ACTION ITEM:
Rewrite the data below with "Decimals" replaced by "Decimal places" and everything else unchanged. Leave out the pictures.

RECORDED INFORMATION:
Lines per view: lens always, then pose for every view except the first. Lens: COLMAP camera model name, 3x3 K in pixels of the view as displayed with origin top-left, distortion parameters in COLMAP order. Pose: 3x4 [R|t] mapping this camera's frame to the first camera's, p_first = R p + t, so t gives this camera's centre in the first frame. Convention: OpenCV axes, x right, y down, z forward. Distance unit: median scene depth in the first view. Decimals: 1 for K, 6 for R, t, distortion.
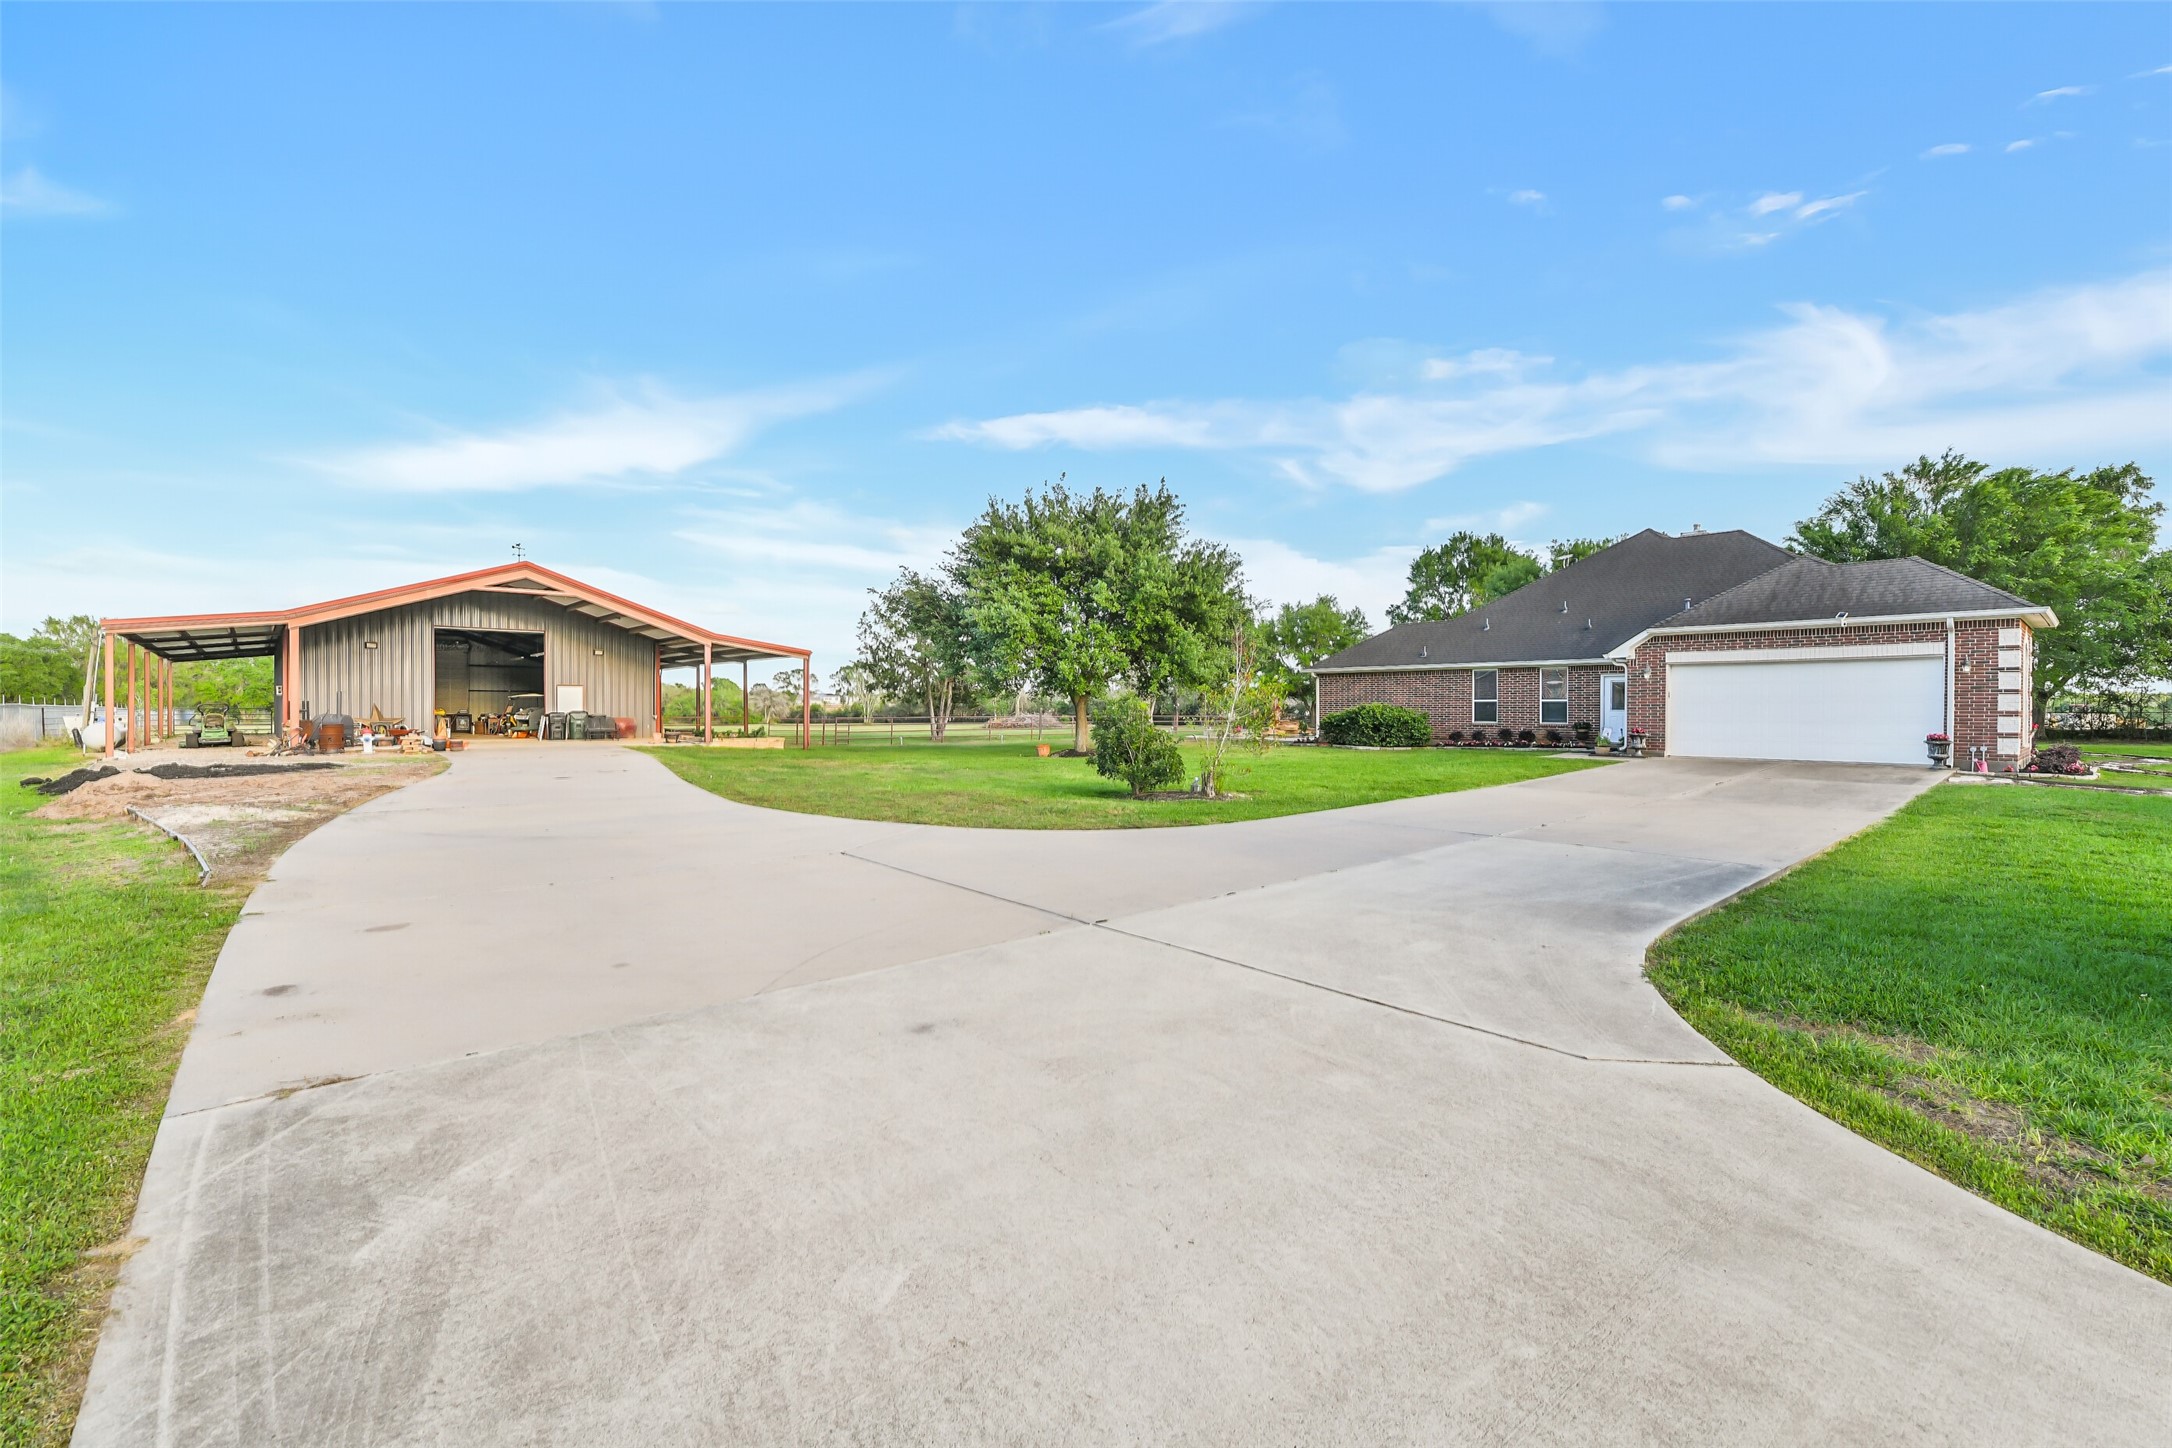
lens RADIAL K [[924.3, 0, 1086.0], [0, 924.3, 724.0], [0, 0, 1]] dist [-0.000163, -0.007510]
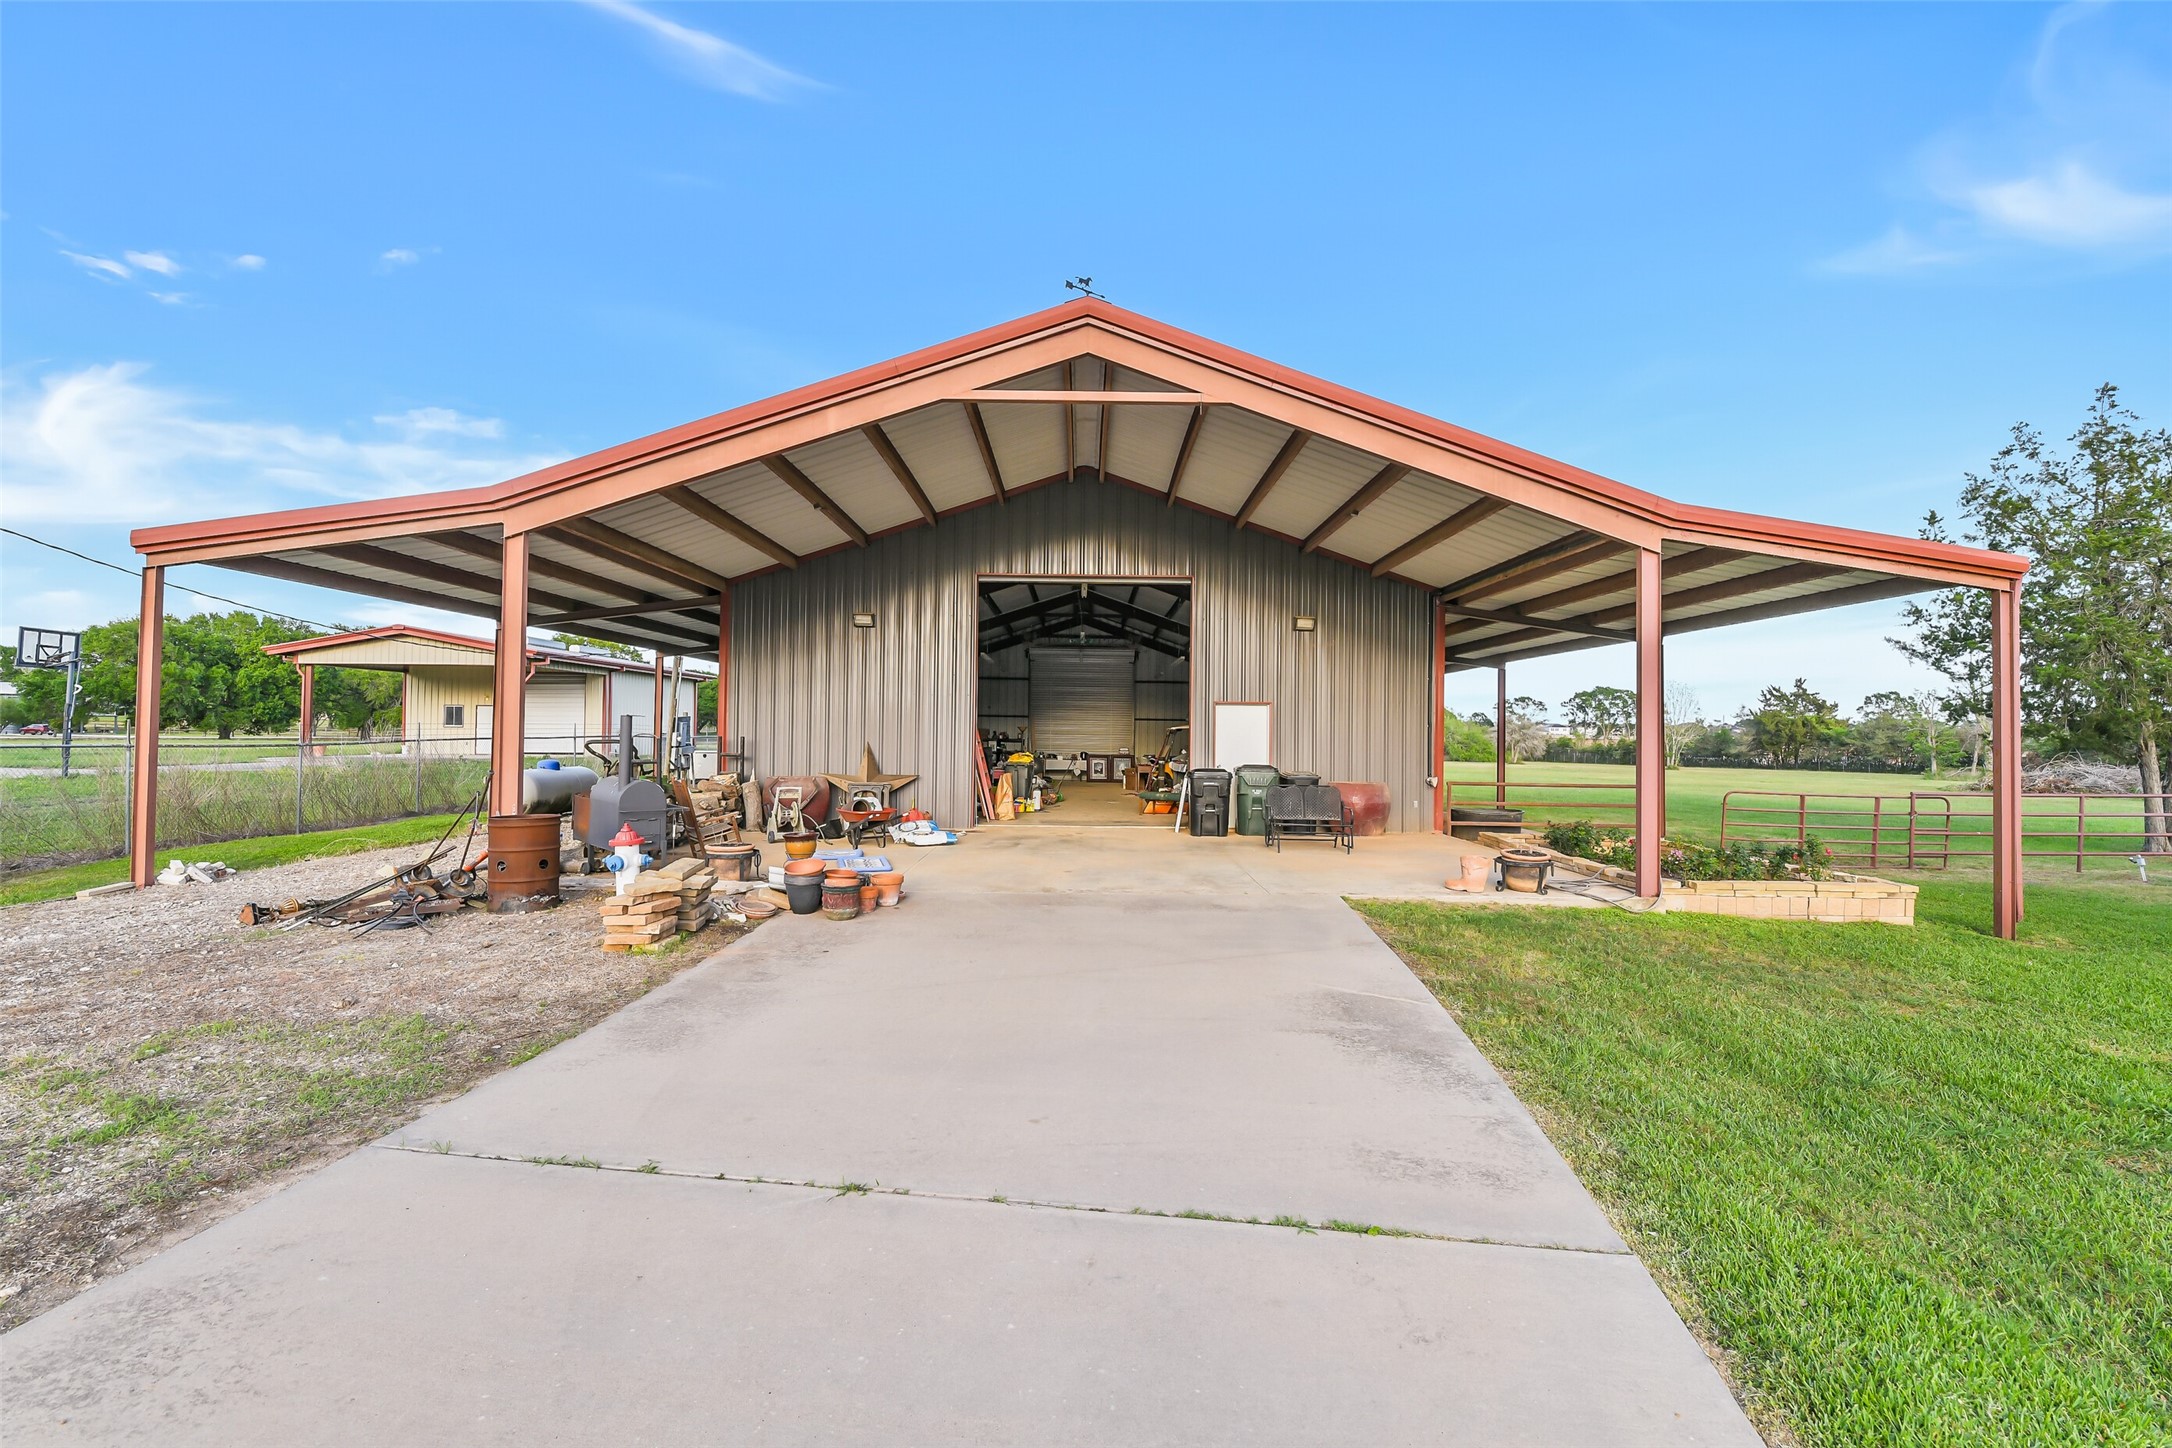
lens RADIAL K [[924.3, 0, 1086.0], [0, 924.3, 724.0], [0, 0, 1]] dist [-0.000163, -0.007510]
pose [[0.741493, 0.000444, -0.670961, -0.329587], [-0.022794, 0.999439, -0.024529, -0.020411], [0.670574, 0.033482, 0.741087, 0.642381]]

ANSWER TO THIS EXERCISE:
Lines per view: lens always, then pose for every view except the first. Lens: COLMAP camera model name, 3x3 K in pixels of the view as displayed with origin top-left, distortion parameters in COLMAP order. Pose: 3x4 [R|t] mapping this camera's frame to the first camera's, p_first = R p + t, so t gives this camera's centre in the first frame. Convention: OpenCV axes, x right, y down, z forward. Distance unit: median scene depth in the first view. Decimal places: 1 for K, 6 for R, t, distortion.
lens RADIAL K [[924.3, 0, 1086.0], [0, 924.3, 724.0], [0, 0, 1]] dist [-0.000163, -0.007510]
lens RADIAL K [[924.3, 0, 1086.0], [0, 924.3, 724.0], [0, 0, 1]] dist [-0.000163, -0.007510]
pose [[0.741493, 0.000444, -0.670961, -0.329587], [-0.022794, 0.999439, -0.024529, -0.020411], [0.670574, 0.033482, 0.741087, 0.642381]]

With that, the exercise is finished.